Alors que la conférence des chefs d’Etat devait se pencher sur l’adhésion du Maroc à la CEDEAO, le samedi 16 décembre. A trois jours de ce rendez-vous que la diplomatie marocaine attendait depuis juin dernier, coup de théâtre. On apprend que le Roi Mohammed VI, le président mauritanien Mohamed Ould Abdel Aziz et le président tunisien Béji Caïd Essebsi qui y ont été officiellement invités n’y assisteront pas. Car l’ordre du jour a changé. En effet, le sommet qui était initialement prévu à Lomé et qui est délocalisé à Abuja a un agenda très chargé compte tenu du contexte régional en Guinée Bissau, au Togo, la sécurité dans le Sahel et au Nigeria.
Du moins, c’est la raison officielle qui est annoncée et qui est relayée par les médias. On évoque également la remise tardive du rapport des experts commis par la Commission de la CEDEAO sur les conséquences et les aspects techniques de la demande d’adhésion du Maroc à cette communauté économique régionale.
Mais, à côté de cette raison officielle, en coulisses, certains n’hésitent pas à soulever des réticences de certains membres qui ne seraient pas très enthousiastes pour accueillir le Maroc. Les chefs d’entreprise de la région ouest-africaine auraient peur de l’arrivée de ce pays d’Afrique du Nord dont l’économie diversifiée et structurée est nettement plus compétitive que celle du marché commun ouest-africain.
Quoi qu’il en soit à Abuja, cinq chefs d’Etat ont été désignés par leurs pairs pour étudier les demandes des pays du Maghreb, c’est-à-dire celle d’adhésion du Maroc, d’association pour la Mauritanie et de membre observateur pour la Tunisie. Muhammadu Buhari du Nigeria, Alassane Ouattara de Côte d’Ivoire, Nana Akufo Ado du Ghana, Alpha Condé de la Guinée et Faure Gnassingbé du Togo ont donc désormais en charge le dossier marocain. Dès lors, il s’agira d’une décision éminemment politique. Et si, au début, le dossier ne faisait presque pas réagir, au fur et à mesure que l’échéance du 16 décembre s’est approchée, on a entendu des réactions de crainte de la part de certains chefs d’entreprise voire de patronats. Certains experts ne se sont pas privés de soulever des problèmes techniques. Mais, qu’il s’agisse d’industriels, d’agriculteurs ou d’experts, on sent que peu de personnes maîtrisent le dossier.

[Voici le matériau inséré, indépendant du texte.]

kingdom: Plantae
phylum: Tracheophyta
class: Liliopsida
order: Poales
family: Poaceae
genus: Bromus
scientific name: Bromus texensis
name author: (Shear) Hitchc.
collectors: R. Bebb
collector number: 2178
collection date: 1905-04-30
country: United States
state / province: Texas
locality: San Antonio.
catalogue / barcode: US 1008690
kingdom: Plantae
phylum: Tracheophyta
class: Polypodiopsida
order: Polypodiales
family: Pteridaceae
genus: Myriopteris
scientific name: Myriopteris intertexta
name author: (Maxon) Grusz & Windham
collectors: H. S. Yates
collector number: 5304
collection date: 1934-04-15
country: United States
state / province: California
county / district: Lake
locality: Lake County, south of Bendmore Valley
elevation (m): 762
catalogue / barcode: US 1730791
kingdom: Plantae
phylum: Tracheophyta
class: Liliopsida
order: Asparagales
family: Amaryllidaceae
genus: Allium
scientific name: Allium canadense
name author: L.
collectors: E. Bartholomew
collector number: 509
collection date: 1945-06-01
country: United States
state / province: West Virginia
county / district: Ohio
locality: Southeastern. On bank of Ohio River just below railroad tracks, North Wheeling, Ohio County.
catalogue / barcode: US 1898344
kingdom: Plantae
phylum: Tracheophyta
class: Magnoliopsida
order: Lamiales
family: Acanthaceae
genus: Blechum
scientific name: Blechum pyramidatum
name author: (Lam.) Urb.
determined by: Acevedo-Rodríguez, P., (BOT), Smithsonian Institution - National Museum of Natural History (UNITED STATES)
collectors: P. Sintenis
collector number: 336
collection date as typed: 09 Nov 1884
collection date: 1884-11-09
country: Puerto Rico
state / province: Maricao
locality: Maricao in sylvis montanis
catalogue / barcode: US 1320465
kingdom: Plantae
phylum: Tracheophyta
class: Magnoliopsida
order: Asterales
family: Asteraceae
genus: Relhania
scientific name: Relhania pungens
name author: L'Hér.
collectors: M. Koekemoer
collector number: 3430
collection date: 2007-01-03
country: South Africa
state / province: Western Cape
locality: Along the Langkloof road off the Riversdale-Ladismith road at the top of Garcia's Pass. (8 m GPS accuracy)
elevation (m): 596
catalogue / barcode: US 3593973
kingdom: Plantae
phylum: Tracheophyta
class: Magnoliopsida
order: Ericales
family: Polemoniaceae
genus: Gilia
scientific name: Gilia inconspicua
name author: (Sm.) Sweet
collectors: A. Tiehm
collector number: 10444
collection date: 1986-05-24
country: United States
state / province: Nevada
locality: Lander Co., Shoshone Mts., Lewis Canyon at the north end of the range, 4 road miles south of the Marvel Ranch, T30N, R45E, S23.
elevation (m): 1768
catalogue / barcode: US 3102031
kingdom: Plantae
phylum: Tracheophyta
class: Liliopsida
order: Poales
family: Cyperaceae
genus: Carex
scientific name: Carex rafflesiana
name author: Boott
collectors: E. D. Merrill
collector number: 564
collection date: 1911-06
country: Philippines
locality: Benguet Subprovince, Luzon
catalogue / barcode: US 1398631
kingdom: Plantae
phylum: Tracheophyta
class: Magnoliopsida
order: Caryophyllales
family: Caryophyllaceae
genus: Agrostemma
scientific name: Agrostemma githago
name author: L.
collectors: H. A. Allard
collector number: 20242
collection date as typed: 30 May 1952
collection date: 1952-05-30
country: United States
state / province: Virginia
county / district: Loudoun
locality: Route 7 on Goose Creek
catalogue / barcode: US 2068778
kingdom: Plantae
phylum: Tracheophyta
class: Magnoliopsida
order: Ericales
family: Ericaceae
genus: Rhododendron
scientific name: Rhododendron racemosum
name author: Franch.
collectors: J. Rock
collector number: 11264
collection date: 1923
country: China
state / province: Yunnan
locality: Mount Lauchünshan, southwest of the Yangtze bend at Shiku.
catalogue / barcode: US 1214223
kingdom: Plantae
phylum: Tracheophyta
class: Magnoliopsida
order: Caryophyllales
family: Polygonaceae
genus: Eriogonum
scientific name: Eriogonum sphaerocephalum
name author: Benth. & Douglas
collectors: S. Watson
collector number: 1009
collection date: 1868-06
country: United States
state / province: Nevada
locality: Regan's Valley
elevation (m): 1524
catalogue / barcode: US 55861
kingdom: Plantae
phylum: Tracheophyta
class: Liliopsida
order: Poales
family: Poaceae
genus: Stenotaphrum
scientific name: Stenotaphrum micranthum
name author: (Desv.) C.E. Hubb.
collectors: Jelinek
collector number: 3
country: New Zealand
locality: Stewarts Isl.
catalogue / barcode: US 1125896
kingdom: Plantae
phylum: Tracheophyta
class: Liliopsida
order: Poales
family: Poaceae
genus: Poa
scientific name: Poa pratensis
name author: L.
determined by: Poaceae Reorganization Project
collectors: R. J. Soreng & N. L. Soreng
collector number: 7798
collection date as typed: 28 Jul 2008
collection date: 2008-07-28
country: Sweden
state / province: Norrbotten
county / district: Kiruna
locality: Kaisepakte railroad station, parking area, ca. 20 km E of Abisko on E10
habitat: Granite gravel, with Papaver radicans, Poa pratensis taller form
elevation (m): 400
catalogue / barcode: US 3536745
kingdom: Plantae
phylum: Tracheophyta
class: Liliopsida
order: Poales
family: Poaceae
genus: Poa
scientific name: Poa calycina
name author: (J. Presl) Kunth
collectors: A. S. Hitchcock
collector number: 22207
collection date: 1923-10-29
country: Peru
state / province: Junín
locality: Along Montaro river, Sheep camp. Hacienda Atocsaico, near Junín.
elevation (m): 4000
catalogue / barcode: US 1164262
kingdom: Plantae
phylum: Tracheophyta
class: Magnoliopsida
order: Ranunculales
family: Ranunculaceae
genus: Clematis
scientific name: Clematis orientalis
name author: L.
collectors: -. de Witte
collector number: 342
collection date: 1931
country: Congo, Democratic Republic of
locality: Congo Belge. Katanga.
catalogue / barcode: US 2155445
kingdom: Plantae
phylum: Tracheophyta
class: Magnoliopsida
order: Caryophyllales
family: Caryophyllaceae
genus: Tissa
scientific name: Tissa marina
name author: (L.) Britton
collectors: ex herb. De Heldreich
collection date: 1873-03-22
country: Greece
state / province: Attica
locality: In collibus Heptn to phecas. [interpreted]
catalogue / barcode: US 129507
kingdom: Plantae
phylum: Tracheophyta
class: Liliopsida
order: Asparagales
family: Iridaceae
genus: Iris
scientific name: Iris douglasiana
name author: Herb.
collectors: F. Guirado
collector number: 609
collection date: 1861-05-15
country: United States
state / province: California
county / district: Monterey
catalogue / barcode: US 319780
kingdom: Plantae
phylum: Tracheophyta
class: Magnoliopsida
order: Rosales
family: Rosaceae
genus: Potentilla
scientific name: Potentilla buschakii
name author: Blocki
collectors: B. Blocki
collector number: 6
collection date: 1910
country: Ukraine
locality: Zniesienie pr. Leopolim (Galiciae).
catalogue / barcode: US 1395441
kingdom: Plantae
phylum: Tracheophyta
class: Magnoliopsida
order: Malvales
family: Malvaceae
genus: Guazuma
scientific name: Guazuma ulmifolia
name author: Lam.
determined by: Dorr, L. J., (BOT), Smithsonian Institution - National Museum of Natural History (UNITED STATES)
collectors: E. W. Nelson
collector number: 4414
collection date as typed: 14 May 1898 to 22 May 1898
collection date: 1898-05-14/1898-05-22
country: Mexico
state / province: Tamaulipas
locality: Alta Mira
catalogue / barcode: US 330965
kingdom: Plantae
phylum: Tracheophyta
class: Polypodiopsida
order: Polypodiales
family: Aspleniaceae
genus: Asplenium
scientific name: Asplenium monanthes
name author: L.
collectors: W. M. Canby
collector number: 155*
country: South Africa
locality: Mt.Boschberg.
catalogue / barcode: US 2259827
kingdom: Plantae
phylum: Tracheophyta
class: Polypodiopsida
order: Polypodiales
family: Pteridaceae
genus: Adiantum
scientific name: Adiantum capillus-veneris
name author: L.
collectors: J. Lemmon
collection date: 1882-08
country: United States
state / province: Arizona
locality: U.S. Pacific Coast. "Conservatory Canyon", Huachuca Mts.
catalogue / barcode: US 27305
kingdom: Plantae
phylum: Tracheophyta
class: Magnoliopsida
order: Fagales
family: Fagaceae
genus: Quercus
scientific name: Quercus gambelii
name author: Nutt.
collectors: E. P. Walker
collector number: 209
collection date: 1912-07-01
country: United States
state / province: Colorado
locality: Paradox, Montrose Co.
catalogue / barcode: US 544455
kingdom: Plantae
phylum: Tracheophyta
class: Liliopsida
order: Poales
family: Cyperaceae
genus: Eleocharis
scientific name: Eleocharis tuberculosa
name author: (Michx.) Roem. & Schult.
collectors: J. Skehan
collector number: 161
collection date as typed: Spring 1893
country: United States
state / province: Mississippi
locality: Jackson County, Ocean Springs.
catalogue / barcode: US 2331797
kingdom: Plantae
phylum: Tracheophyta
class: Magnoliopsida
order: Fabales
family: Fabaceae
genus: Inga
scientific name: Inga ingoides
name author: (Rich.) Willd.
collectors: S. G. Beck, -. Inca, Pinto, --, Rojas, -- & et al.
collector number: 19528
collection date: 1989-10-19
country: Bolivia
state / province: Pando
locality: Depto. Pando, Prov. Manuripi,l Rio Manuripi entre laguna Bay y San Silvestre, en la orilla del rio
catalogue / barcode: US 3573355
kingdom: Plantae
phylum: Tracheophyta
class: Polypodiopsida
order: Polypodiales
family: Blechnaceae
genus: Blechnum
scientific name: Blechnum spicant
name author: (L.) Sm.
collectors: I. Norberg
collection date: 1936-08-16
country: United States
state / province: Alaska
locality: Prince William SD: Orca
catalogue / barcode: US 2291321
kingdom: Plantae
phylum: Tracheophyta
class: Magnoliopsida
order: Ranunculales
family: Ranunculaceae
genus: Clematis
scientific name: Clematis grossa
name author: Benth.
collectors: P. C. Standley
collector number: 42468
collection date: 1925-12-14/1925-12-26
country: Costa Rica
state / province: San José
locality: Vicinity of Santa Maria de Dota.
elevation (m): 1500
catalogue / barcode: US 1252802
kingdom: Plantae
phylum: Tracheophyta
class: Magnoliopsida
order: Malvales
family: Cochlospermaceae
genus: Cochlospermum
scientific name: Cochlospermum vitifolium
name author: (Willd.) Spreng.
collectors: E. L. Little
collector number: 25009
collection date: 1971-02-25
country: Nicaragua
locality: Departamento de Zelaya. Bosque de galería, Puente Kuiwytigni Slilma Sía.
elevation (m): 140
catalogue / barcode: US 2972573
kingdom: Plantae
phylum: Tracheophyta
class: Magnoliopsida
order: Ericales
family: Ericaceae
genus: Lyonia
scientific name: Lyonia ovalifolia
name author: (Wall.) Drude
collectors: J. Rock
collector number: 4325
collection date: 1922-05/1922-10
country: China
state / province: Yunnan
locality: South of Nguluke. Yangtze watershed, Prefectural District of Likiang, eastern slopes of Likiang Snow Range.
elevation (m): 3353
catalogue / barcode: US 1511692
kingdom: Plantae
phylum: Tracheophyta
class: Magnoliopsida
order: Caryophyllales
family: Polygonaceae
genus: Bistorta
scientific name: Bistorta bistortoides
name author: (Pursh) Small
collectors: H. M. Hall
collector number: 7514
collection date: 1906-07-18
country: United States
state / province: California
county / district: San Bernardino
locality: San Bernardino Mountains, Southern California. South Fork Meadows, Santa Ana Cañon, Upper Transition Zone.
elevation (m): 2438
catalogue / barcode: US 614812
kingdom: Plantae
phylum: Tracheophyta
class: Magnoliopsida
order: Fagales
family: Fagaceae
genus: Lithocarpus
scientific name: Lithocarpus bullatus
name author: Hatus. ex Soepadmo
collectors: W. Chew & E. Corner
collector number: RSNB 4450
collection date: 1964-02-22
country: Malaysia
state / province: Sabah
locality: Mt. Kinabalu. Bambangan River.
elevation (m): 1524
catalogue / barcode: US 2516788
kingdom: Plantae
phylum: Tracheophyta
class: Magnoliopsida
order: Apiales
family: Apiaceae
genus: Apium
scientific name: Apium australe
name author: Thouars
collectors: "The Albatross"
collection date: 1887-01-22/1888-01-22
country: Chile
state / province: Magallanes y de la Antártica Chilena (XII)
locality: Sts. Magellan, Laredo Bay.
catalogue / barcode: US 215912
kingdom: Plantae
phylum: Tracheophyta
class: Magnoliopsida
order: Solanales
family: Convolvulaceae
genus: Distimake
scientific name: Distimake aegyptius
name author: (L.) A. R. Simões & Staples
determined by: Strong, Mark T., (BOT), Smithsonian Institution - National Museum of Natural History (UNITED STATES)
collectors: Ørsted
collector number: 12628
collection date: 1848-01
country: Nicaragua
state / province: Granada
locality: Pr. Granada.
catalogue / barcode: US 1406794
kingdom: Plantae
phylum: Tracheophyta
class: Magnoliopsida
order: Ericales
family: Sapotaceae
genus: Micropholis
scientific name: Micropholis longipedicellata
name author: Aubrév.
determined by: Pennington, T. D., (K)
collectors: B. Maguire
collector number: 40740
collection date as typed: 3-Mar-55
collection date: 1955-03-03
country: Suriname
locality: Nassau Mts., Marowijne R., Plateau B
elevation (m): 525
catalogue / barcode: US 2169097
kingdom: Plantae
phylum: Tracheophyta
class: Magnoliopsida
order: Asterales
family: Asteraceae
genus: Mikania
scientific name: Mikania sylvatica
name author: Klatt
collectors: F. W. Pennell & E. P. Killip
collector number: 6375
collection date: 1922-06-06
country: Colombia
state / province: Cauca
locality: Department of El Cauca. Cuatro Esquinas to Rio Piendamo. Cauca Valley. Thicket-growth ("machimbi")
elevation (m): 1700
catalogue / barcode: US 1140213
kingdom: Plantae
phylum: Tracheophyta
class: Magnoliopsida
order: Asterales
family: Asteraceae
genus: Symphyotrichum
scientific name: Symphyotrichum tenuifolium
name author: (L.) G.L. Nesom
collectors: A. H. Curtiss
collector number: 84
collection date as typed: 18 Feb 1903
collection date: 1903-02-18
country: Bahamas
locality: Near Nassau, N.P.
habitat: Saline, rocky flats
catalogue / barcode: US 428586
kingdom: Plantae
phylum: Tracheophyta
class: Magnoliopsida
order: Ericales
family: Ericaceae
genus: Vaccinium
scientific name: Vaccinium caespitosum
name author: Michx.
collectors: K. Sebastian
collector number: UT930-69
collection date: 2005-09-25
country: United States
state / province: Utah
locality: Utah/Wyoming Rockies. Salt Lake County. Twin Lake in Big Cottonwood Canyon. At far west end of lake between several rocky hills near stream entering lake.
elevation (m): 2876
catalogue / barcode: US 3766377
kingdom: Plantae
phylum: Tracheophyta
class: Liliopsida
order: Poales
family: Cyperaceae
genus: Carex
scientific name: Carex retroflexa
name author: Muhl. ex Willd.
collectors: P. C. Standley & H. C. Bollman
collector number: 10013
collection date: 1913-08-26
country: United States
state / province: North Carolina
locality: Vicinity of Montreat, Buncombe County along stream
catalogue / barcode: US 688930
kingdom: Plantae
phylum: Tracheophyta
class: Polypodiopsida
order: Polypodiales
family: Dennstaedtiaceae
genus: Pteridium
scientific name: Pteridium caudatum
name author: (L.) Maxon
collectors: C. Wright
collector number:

Jeudi 21 décembre, El Hadji Abdou Sakho, ancien Commissaire aux politiques économiques au sein de l’Union économique et monétaire ouest-africaine, a publié une tribune dans le journal sénégalais Le Quotidien, pour participer à ce débat que le sommet d’Abuja a manqué de clore, cinq jours auparavant, du fait du retard du rapport d’experts. Il parle de difficultés techniques dans la candidature du Maroc, mais qui, au fond, n’en sont pas. Il suggère que l’adhésion du Maroc se fasse de manière graduelle, ce qu’il appelle « démarche par petits pas ». « Une démarche par petits pas est plus efficace pour un aboutissement rapide de la requête marocaine (d’adhésion à la CEDEAO/Ndlr), car plusieurs autres obstacles à une intégration effective du Maroc se dressent », relève El Hadj Abdou Sakho.
Selon lui, le projet d’adhésion du Maroc à la CEDEAO suscite enthousiasme (parfois feint) auprès de beaucoup d’Etats francophones et indifférence, tiédeur ou réserve auprès de certains Etats anglophones, observe-t-il, notant que la démarche marocaine offre à la CEDEAO une opportunité historique pour enfin s’attaquer à la question sécuritaire dans la zone.
Contradictions
Mais, très vite cet expert se montre contradictoire, et ses propres contradictions l’amènent à la conclusion erronée qu’à court et moyen termes, l’adhésion du Maroc n’est pas techniquement envisageable. Selon lui, « l’appartenance d’un pays au marché commun de la CEDEAO n’est pas compatible avec sa participation à une autre zone de libre-échange ».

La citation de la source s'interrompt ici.